Records from a data source
--- START ---

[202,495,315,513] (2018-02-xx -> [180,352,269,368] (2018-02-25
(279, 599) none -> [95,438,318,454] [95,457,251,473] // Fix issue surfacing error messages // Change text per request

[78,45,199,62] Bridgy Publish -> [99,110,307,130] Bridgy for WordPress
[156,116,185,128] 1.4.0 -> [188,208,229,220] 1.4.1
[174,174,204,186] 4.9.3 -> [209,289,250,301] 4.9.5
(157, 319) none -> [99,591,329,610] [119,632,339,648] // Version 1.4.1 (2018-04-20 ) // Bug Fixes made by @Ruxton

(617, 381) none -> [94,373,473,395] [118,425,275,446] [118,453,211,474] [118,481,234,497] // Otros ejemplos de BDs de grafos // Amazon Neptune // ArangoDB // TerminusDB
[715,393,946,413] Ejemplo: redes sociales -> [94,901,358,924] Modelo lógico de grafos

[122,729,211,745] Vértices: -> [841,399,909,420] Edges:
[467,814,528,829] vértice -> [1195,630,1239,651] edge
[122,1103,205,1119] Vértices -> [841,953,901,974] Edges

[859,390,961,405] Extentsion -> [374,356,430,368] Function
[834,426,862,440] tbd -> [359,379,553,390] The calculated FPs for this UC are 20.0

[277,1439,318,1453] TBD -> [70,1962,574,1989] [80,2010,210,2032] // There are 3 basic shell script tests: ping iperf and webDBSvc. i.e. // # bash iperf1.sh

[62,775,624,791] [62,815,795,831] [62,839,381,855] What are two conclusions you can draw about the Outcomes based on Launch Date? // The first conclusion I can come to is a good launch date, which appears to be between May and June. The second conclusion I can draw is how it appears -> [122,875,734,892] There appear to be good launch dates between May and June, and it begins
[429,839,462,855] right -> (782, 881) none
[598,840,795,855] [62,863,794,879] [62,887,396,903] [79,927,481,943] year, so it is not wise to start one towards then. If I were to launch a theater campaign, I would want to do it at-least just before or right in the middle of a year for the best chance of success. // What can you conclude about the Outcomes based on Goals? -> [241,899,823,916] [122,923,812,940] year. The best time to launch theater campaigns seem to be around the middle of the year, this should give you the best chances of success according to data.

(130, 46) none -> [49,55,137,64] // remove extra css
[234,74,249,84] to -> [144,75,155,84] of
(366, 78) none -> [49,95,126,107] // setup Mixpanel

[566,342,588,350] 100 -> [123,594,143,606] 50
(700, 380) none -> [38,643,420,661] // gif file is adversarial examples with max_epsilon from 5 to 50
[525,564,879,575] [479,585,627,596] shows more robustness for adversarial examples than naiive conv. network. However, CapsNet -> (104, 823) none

--- END ---

Set down precisely the lines above between the line holding "(157, 319) none" and the line holding "[277,1439,318,1453] TBD ->", inclusive, and nothing beyond them.

(157, 319) none -> [99,591,329,610] [119,632,339,648] // Version 1.4.1 (2018-04-20 ) // Bug Fixes made by @Ruxton

(617, 381) none -> [94,373,473,395] [118,425,275,446] [118,453,211,474] [118,481,234,497] // Otros ejemplos de BDs de grafos // Amazon Neptune // ArangoDB // TerminusDB
[715,393,946,413] Ejemplo: redes sociales -> [94,901,358,924] Modelo lógico de grafos

[122,729,211,745] Vértices: -> [841,399,909,420] Edges:
[467,814,528,829] vértice -> [1195,630,1239,651] edge
[122,1103,205,1119] Vértices -> [841,953,901,974] Edges

[859,390,961,405] Extentsion -> [374,356,430,368] Function
[834,426,862,440] tbd -> [359,379,553,390] The calculated FPs for this UC are 20.0

[277,1439,318,1453] TBD -> [70,1962,574,1989] [80,2010,210,2032] // There are 3 basic shell script tests: ping iperf and webDBSvc. i.e. // # bash iperf1.sh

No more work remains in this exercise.